A ruptura desse quadro estratificado teve como agentes os intelectuais (a palavra surgiu naquela época), sobretudo Emile Zola (1840-1902), então o maior romancista vivo da França. Em janeiro de 1898 publicou na primeira página do jornal "L'Aurore" sua carta-panfleto "J'Accuse" (Eu Acuso).
Seu propósito era responder processo por difamação ao presidente da República e relançar a inocência de Dreyfus no circuito do Judiciário. Não funcionou. Zola foi por duas vezes condenado e precisou se exilar na Inglaterra.

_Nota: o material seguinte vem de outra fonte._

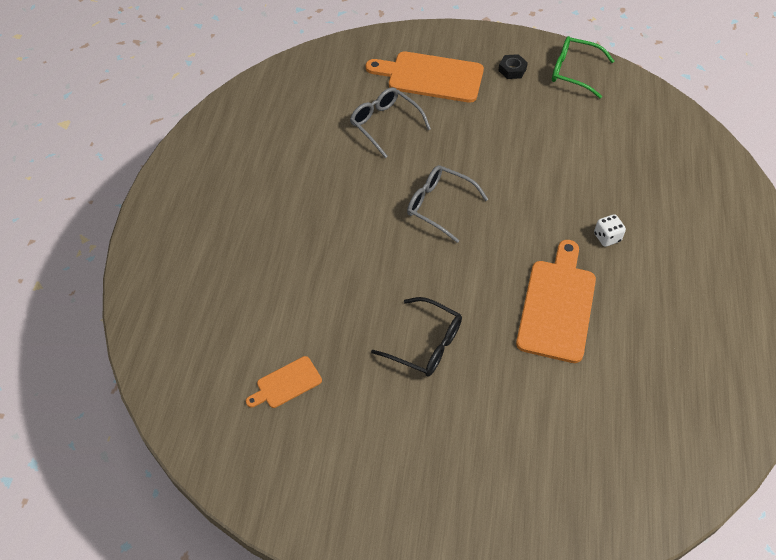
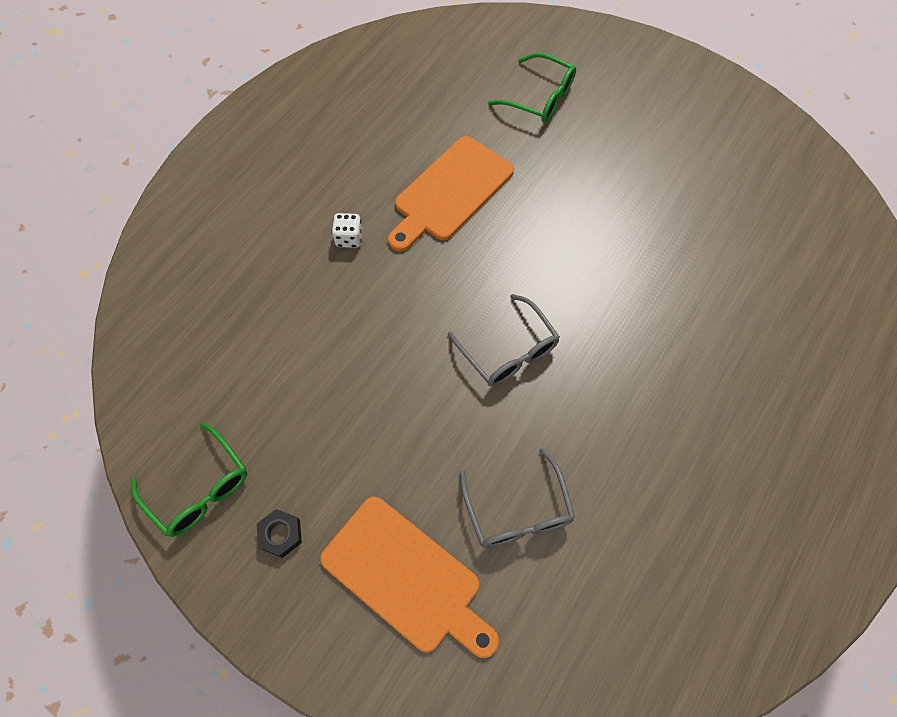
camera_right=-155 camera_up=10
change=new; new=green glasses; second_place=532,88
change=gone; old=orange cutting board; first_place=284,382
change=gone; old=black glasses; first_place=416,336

Alfred Dreyfus, no entanto, era mantido incomunicável, ignorava o quanto seu nome catalisava a França e —por meio da imprensa— recantos perdidos no mapa múndi, como São Luís do Maranhão, onde um grupo de senhoras se cotizava para comprar um presente para sua mulher, Lucie.
Os "Diários" que ele escreveu trazem uma tonalidade menos polifônica e épica que as discussões políticas provocadas por seu caso. É um oficial que insiste na reconquista de sua honra, ritualmente ferida pela cerimônia pública de degradação a que foi submetido antes de embarcar para a Guiana.
Acredita que a República é visceralmente generosa e o Exército justo. Escreve sucessivas cartas ao presidente e ao primeiro-ministro que ficarão sem respostas.
Anos depois, já reabilitado, escreveria com certa singeleza: "Sou apenas um oficial de artilharia que um trágico erro judiciário impediu de seguir o seu caminho. O Dreyfus símbolo da justiça não é meu, foram eles que o criaram."